Assaf Arkin: if anything I wrote sounds vaguely familiar because you somehow managed to dumb your RDBMS into storing structured data in BLOBs, added versions and timestamps on all records, grappled with minimizing transactions and locks, denormalized data like there’s no tomorrow, or relied too much on a message queue, then time to rethink. Are you using a hammer to polish your china? (Tip: not a good idea, invest in soft cloth)

I know I am late (particularly as an IBMer) to the whole couchDB / bigtable thing, but I have to admit that until I read Assaf’s article I didn’t really understand what all the fuss was about.

I also didn’t understand the fuss about google’s app engine and shared the view that it looked like “The World’s Worst Webhost“. My current webhost lets me run ruby, perl, php and python with either mysql or postgres, so why would I want to limit myself to python and some proprietary, lock-in database. The answer is, of course, scale.

And so here is the dilemma. If you are developing a new web application from scratch what do you do if you think / hope that one day you will be wildly successful? There is the flickr / facebook / myspace path i.e. use a single relational database till it breaks, then use master / slave and then shard (gory details for myspace) and now there is the google app engine path i.e. build the application from the start in a way that is guaranteed to scale out with no herculean efforts.

This is not an easy choice. The problem with the google path is that their datastore has no joins, limited transaction support and some random query limitations. Now, I have never built an application with those limitations, but I would guess that it takes longer to build and requires a whole new way of thinking.

The google app engine path seems difficult to justify for a new app. It’s built on the premise that the app will be wildly successful and most web apps aren’t. Justifying the additional upfront expense to investors / management won’t be easy and given that many big names have already successfully traversed the other path, it may be better to start by choosing one of the world’s better webhosters and only invest in scaling the db when the money starts rolling in.

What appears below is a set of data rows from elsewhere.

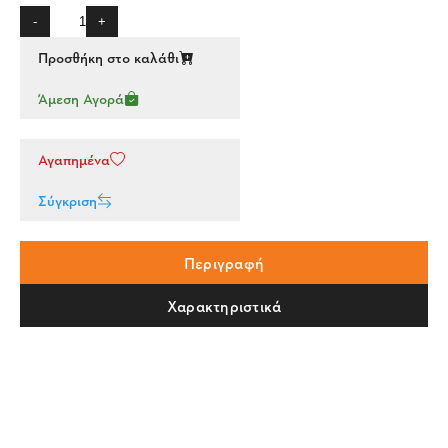
-
+
Προσθήκη στο καλάθι
Άμεση Αγορά
Αγαπημένα
Σύγκριση
Περιγραφή
Χαρακτηριστικά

8 thoughts on “Scaling Databases and Google’s App Engine”

  1. “It’s built on the premise that the app will be wildly successful and most web apps aren’t.”

    Not clear to me how you came to this conclusion – that the premise is that apps built on GAE will be wildly successful. Rather, I suspect there’s plenty of low-fruit to be picked here in terms of the ‘long-tail’ – most apps will NOT be wildly successful, and GAE will be a good fit for them.

  2. @Geoff and @Assaf: many thanks for pointing this out, will have a post discussing this.

    @Patrick: I came to this conclusion as it appears to be harder to write a GAE than a PHP / mysql application, this is due to all the limitations on what you can do with the data layer. If you don’t need huge scalability I don’t see why you would want to make life more complicated for yourself. Get a webhost and code a PHP/ Mysql application :)

  3. Rob, perhaps what you’re trying to say is:

    sure, I like the turnkey provisioning, the built-in authentication, provision of email, URL mapping, and load-balancing. But I don’t like the fact that the only data API I get is to this “substandard” BigTable thing. I want my ACID, maaaan. And why shouldn’t I get it? Why shouldn’t I get normal relational SQL?

    The googlers might tell me that I don’t want it. But they’re living a world where apps might scale up so far and so fast that giving real fully-serializable access to shared data is prohibitively expensive. So they’re purposely given us an API that is -less- than that. Problem is, for most, -MOST- apps, they’ll never get to the level where a panty-waist MySQL on a weenie machine isn’t enough. If I believe that my app is in that category, -why- would I want to write my app to this much-more-complicated concurrency-control regime? Really, why would I want to do it?

  4. After some reflection, I’ve changed my mind. To paraphrase a very smart guy I met once who works for a hosting company (of sorts):

    Competent sysadmin is a -very- scarce resource.

    -That’s- the real value proposition here, not the data apis. And at some level, perhaps I buy it. I’m just not sure yet.

  5. Have to agree with @6, for a lot of people it’s not that they’re worried about scalability, they just don’t want to pay big bucks to host/maintain their own infrastructure.

    Rob, do you think Amazon.com’s data storage service offers more to the data-literate developer than Google does? If so, is it worth experimenting on combinations?